Wir besitzen drei Pferde, zwei Stuten und einen Wallach. Von dem Augenblick an, als mein Wallach meine Stute zum ersten Mal gesehen hat, war es um ihn geschehen. Und zwar so richtig. Ihre lange Mähne, ihre großen Kuhaugen und dann noch dieser umwerfende Körper brachten meinen Wallach im wahrsten Sinne des Wortes um den Verstand. Die Pferde waren nur auf der Koppel zusammen und standen im Stall nebeneinander in ihren Paddocks. Da ich nicht zwei Pferde gleichzeitig bewegen kann, habe ich beide immer getrennt gearbeitet und so fing das ganze schon nach ein paar Tagen an: Sobald ich die Stute aus der Box nahm oder nur annähernd mit dem Halfter in ihre Nähe kam, spielte der Wallach verrückt. Nahm ich sie raus, schrie er ununterbrochen, schwitzte und man hatte wirklich das Gefühl, dass er den schlimmsten Trennungsschmerz seines Lebens erleiden muss. Auch als die zweite Stute hinzukam "verliebte" er sich unsterblich und war von nun an damit beschäftigt bei Abwesenheit einer der beiden einen riesen Terz zu veranstalten.

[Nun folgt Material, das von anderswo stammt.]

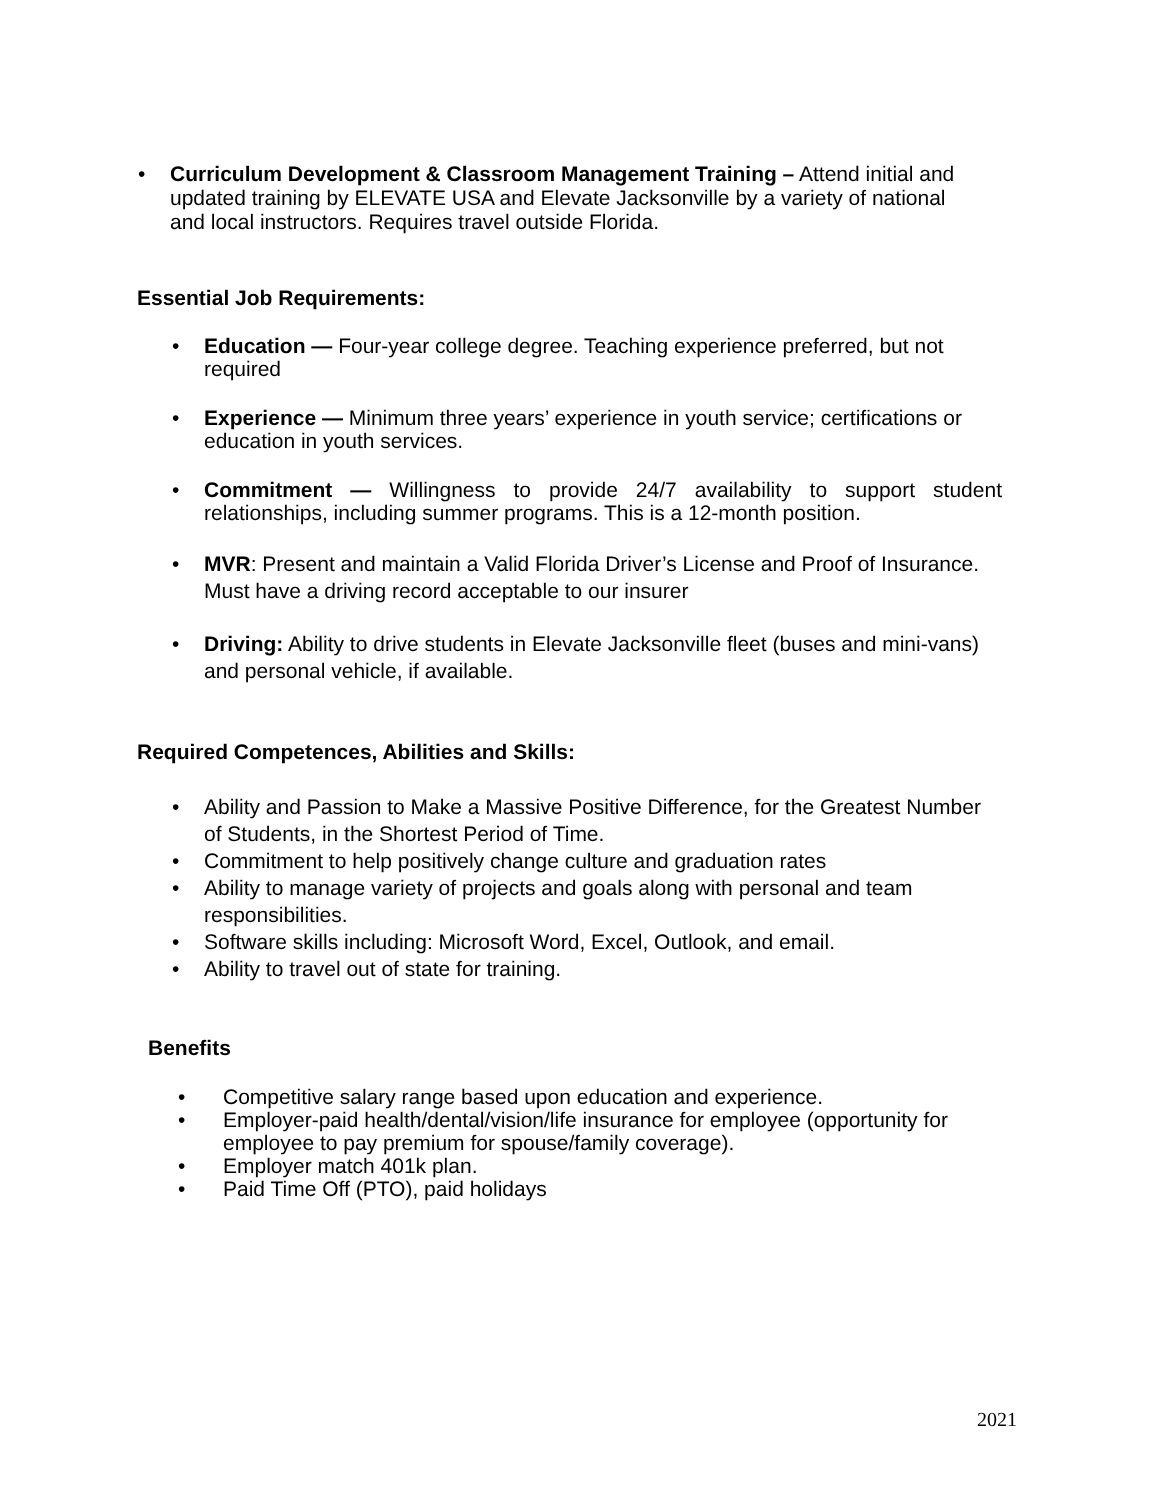• Curriculum Development & Classroom Management Training – Attend initial and updated training by ELEVATE USA and Elevate Jacksonville by a variety of national and local instructors. Requires travel outside Florida.
Essential Job Requirements:
• Education — Four-year college degree. Teaching experience preferred, but not required
• Experience — Minimum three years’ experience in youth service; certifications or education in youth services.
• Commitment — Willingness to provide 24/7 availability to support student relationships, including summer programs. This is a 12-month position.
• MVR: Present and maintain a Valid Florida Driver’s License and Proof of Insurance. Must have a driving record acceptable to our insurer
• Driving: Ability to drive students in Elevate Jacksonville fleet (buses and mini-vans) and personal vehicle, if available.
Required Competences, Abilities and Skills:
• Ability and Passion to Make a Massive Positive Difference, for the Greatest Number of Students, in the Shortest Period of Time.
• Commitment to help positively change culture and graduation rates
• Ability to manage variety of projects and goals along with personal and team responsibilities.
• Software skills including: Microsoft Word, Excel, Outlook, and email.
• Ability to travel out of state for training.
Benefits
• Competitive salary range based upon education and experience.
• Employer-paid health/dental/vision/life insurance for employee (opportunity for employee to pay premium for spouse/family coverage).
• Employer match 401k plan.
• Paid Time Off (PTO), paid holidays
2021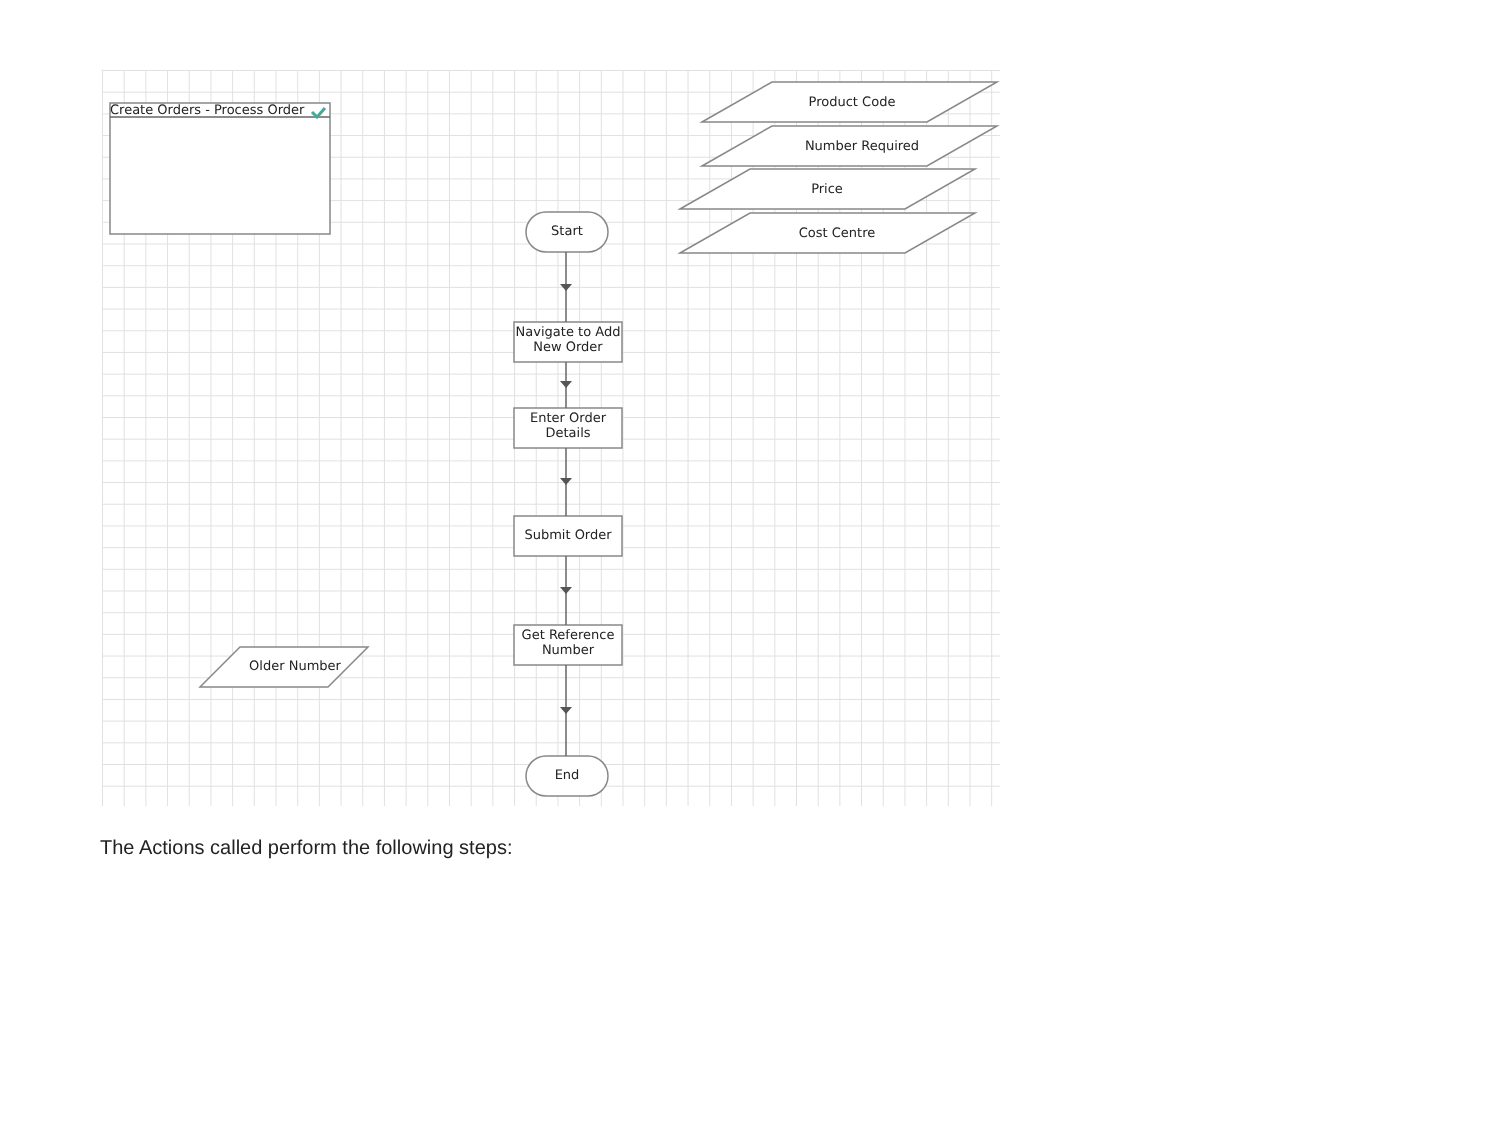Create Orders - Process Order
Product Code
Number Required
Price
Cost Centre
Older Number
Start
Navigate to Add New Order
Enter Order Details
Submit Order
Get Reference Number
End
The Actions called perform the following steps:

Obwohl der ganze Stall voller Pferde war, er also nicht wirklich alleine war, kickte er gegen die Boxenwände, wenn eine "fehlte", so dass ich Angst hatte er könnte sich in meiner Abwesenheit verletzen. Obgleich er sich so dermaßen aufführte, konnte ich mit meinen Stuten alles machen - sie interessierte sich überhaupt nicht für sein Verhalten und ließen sich glücklicherweise auch nicht anstecken, so dass ich wenigstens immer ein Pferd hatte mit dem ich in Ruhe reiten gehen konnte. Viele Leute um mich herum hatten kluge Ratschläge, da war vom "Wegprügeln" bis hin zum Sedieren einiges dabei - wovon ich jedoch keinen einzigen umgesetzt habe. "Kleben" zählt im Allgemeinen zu den unerwünschten Verhaltensweisen und ist primär auf die "Angst des Alleinseins" zurückzuführen, weicht dieses Verhalten jedoch stark von der Norm ab und ist extrem, spricht man in einzelnen Fällen auch von "Phobien". Solche Traumata können durch zu frühes oder auch falsches Absetzen von der Mutterstute im Alter von 3 bis 4 Monaten entstehen. Meist handelt es sich jedoch nur um Angst vor dem Alleinsein. Diese Angst tritt auf, wenn in der Grundausbildung (auch im Fohlenalter) das Trennen von Artgenossen versäumt wurde zu üben. Oftmals verbinden Pferde mit diesem Trennen dann auch noch negative Ereignisse, wie zum Beispiel ein grobes Anreiten alleine in der Halle oder eine holprige Hängerfahrt in einen anderen Stall, weg von den Artgenossen. Denn alles was Pferde - besonders in jungen Jahren - erleben prägt sie enorm und kann zu solchen Verhaltensproblemen führen.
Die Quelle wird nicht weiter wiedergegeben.